La guerre nourrit la guerre.
La 1ère réalisation de David Oelhoffen date de 2006, mais son 1er succès de 2014 avec Loin des hommes qui, déjà, parler de la guerre, comme son prochain d’ailleurs qui sort dans un mois, Les derniers hommes. Il est aussi le scénariste inspiré de Sauver ou périr et L’affaire SK1. Pour ces 114 minutes, il a adapté le roman éponyme de Sorj Chalandon de 2013. Liban, 1982. Pour respecter la promesse faite à un vieil ami, Georges se rend à Beyrouth pour un projet aussi utopique que risqué : mettre en scène Antigone afin de voler un moment de paix au cœur d’un conflit fratricide. Les personnages seront interprétés par des acteurs venant des différents camps politiques et religieux. Perdu dans une ville et un conflit qu’il ne connaît pas, Georges est guidé par Marwan. Mais la reprise des combats remet bientôt tout en question, et Georges va devoir faire face à la réalité de la guerre. Récit tragique d’une tentative de « trêve poétique » qui prend à la gorge.
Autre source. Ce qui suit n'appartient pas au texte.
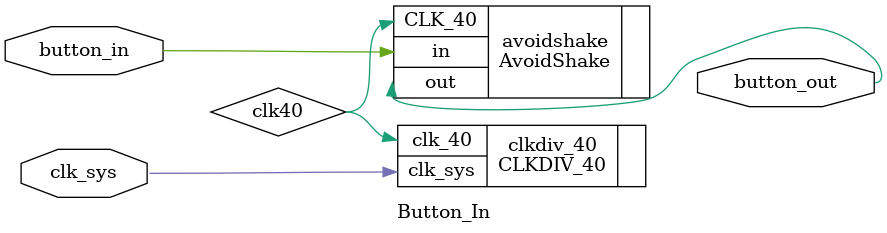
<source format=v>
`timescale 1ns / 1ps

module Button_In(
    input clk_sys,
    input button_in,
    output button_out
    );
    wire clk40;
    CLKDIV_40 clkdiv_40(
        .clk_sys(clk_sys),
        .clk_40(clk40)
    );
    AvoidShake avoidshake(
        .CLK_40(clk40),
        .in(button_in),
        .out(button_out)
    );
endmodule

</source>
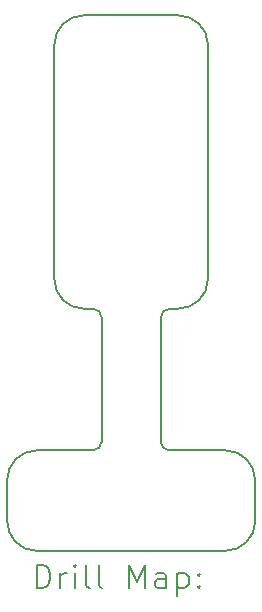
<source format=gbr>
%FSLAX45Y45*%
G04 Gerber Fmt 4.5, Leading zero omitted, Abs format (unit mm)*
G04 Created by KiCad (PCBNEW 6.0.5-a6ca702e91~116~ubuntu20.04.1) date 2022-06-20 08:21:17*
%MOMM*%
%LPD*%
G01*
G04 APERTURE LIST*
%TA.AperFunction,Profile*%
%ADD10C,0.150000*%
%TD*%
%ADD11C,0.200000*%
G04 APERTURE END LIST*
D10*
X10250000Y-9150000D02*
X10725000Y-9150000D01*
X12100000Y-9750000D02*
X12100000Y-9400000D01*
X10650000Y-5466000D02*
X11450000Y-5466000D01*
X10400000Y-7700000D02*
X10400000Y-5716000D01*
X11375000Y-9150000D02*
X11850000Y-9150000D01*
X11300000Y-9075000D02*
G75*
G03*
X11375000Y-9150000I75000J0D01*
G01*
X10725000Y-9150000D02*
G75*
G03*
X10800000Y-9075000I0J75000D01*
G01*
X10800000Y-8025000D02*
X10800000Y-9075000D01*
X11300000Y-8025000D02*
X11300000Y-9075000D01*
X11375000Y-7950000D02*
G75*
G03*
X11300000Y-8025000I0J-75000D01*
G01*
X10800000Y-8025000D02*
G75*
G03*
X10725000Y-7950000I-75000J0D01*
G01*
X10650000Y-7950000D02*
X10725000Y-7950000D01*
X11375000Y-7950000D02*
X11450000Y-7950000D01*
X10400000Y-7700000D02*
G75*
G03*
X10650000Y-7950000I250000J0D01*
G01*
X11450000Y-7950000D02*
G75*
G03*
X11700000Y-7700000I0J250000D01*
G01*
X11700000Y-7700000D02*
X11700000Y-5710000D01*
X10650000Y-5466000D02*
G75*
G03*
X10400000Y-5716000I0J-250000D01*
G01*
X11700000Y-5710000D02*
G75*
G03*
X11450000Y-5466000I-250000J-6074D01*
G01*
X10000000Y-9745000D02*
G75*
G03*
X10250000Y-10000000I250000J-4951D01*
G01*
X12100000Y-9400000D02*
G75*
G03*
X11850000Y-9150000I-250000J0D01*
G01*
X10250000Y-10000000D02*
X11850000Y-10000000D01*
X10250000Y-9150000D02*
G75*
G03*
X10000000Y-9400000I0J-250000D01*
G01*
X11850000Y-10000000D02*
G75*
G03*
X12100000Y-9750000I0J250000D01*
G01*
X10000000Y-9745000D02*
X10000000Y-9400000D01*
D11*
X10250070Y-10317976D02*
X10250070Y-10117976D01*
X10297689Y-10117976D01*
X10326260Y-10127500D01*
X10345308Y-10146548D01*
X10354832Y-10165595D01*
X10364356Y-10203690D01*
X10364356Y-10232262D01*
X10354832Y-10270357D01*
X10345308Y-10289405D01*
X10326260Y-10308452D01*
X10297689Y-10317976D01*
X10250070Y-10317976D01*
X10450070Y-10317976D02*
X10450070Y-10184643D01*
X10450070Y-10222738D02*
X10459594Y-10203690D01*
X10469118Y-10194167D01*
X10488165Y-10184643D01*
X10507213Y-10184643D01*
X10573879Y-10317976D02*
X10573879Y-10184643D01*
X10573879Y-10117976D02*
X10564356Y-10127500D01*
X10573879Y-10137024D01*
X10583403Y-10127500D01*
X10573879Y-10117976D01*
X10573879Y-10137024D01*
X10697689Y-10317976D02*
X10678641Y-10308452D01*
X10669118Y-10289405D01*
X10669118Y-10117976D01*
X10802451Y-10317976D02*
X10783403Y-10308452D01*
X10773879Y-10289405D01*
X10773879Y-10117976D01*
X11031022Y-10317976D02*
X11031022Y-10117976D01*
X11097689Y-10260833D01*
X11164356Y-10117976D01*
X11164356Y-10317976D01*
X11345308Y-10317976D02*
X11345308Y-10213214D01*
X11335784Y-10194167D01*
X11316737Y-10184643D01*
X11278641Y-10184643D01*
X11259594Y-10194167D01*
X11345308Y-10308452D02*
X11326260Y-10317976D01*
X11278641Y-10317976D01*
X11259594Y-10308452D01*
X11250070Y-10289405D01*
X11250070Y-10270357D01*
X11259594Y-10251310D01*
X11278641Y-10241786D01*
X11326260Y-10241786D01*
X11345308Y-10232262D01*
X11440546Y-10184643D02*
X11440546Y-10384643D01*
X11440546Y-10194167D02*
X11459594Y-10184643D01*
X11497689Y-10184643D01*
X11516737Y-10194167D01*
X11526260Y-10203690D01*
X11535784Y-10222738D01*
X11535784Y-10279881D01*
X11526260Y-10298929D01*
X11516737Y-10308452D01*
X11497689Y-10317976D01*
X11459594Y-10317976D01*
X11440546Y-10308452D01*
X11621498Y-10298929D02*
X11631022Y-10308452D01*
X11621498Y-10317976D01*
X11611975Y-10308452D01*
X11621498Y-10298929D01*
X11621498Y-10317976D01*
X11621498Y-10194167D02*
X11631022Y-10203690D01*
X11621498Y-10213214D01*
X11611975Y-10203690D01*
X11621498Y-10194167D01*
X11621498Y-10213214D01*
M02*

</source>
Ce n’est pas la première fois que le roman - qui a reçu le prix Goncourt des Lycéens lors de sa parution -, est adapté puisque la BD et le théâtre s’y sont déjà intéressés. Le film a été tourné à Beyrouth, - mais avant la date tragique du 7 octobre 2023 -, et est censé se dérouler en 1982 pendant les massacres de Sabra et Chatila. Une tâche complexe, car il n’y a plus de distribution d’eau et d’électricité dans la ville. Certes, ce drame nous montre – et ne tente surtout pas d’expliquer – la réalité de ma guerre civile au Liban. Mais, au-delà, il tente d’analyser comment l’art peut avoir un impact positif sur le monde, mais aussi les limites de son pouvoir. Plusieurs langues sont utilisées comme le français et l’arabe, qui n’est volontairement pas sous-titrée dans le film, afin de mettre le spectateur dans la peau du héros face à des situations qui lui sont difficiles à comprendre. Ce héros, chef d’un projet fou, devient personnage d’une tragédie qu’il ne maîtrise plus. Il traverse le fameux Quatrième mur, ce mur imaginaire qui sépare le lieu du spectacle - la scène- et la salle - le réel -, qui sépare les acteurs des spectateurs. Ce film passionnant, troublant et d’une grande intelligence est une vraie réussite. A voir sans tarder.
Evidemment, l’ensemble est porté par un formidable Laurent Lafitte, qu’on a rarement vu dans le registre tragique. Il trouve en Simon Abkarian, Manal Issa, Tarek Yaacoub des partenaires remarquables de justesse et d’engagement. Les seconds rôles et les figurants sont tous libanais. Un nouveau film qui apporte sa pierre à la dénonciation de l’absurdité de la guerre et qui résonne d’autant plus clairement avec l’actualité brûlante. Un acteur époustouflant, un récit du chaos comme on en voit peu… un très grand film qui rappelle que les rêves de paix sont aussi fragiles qu’essentiels.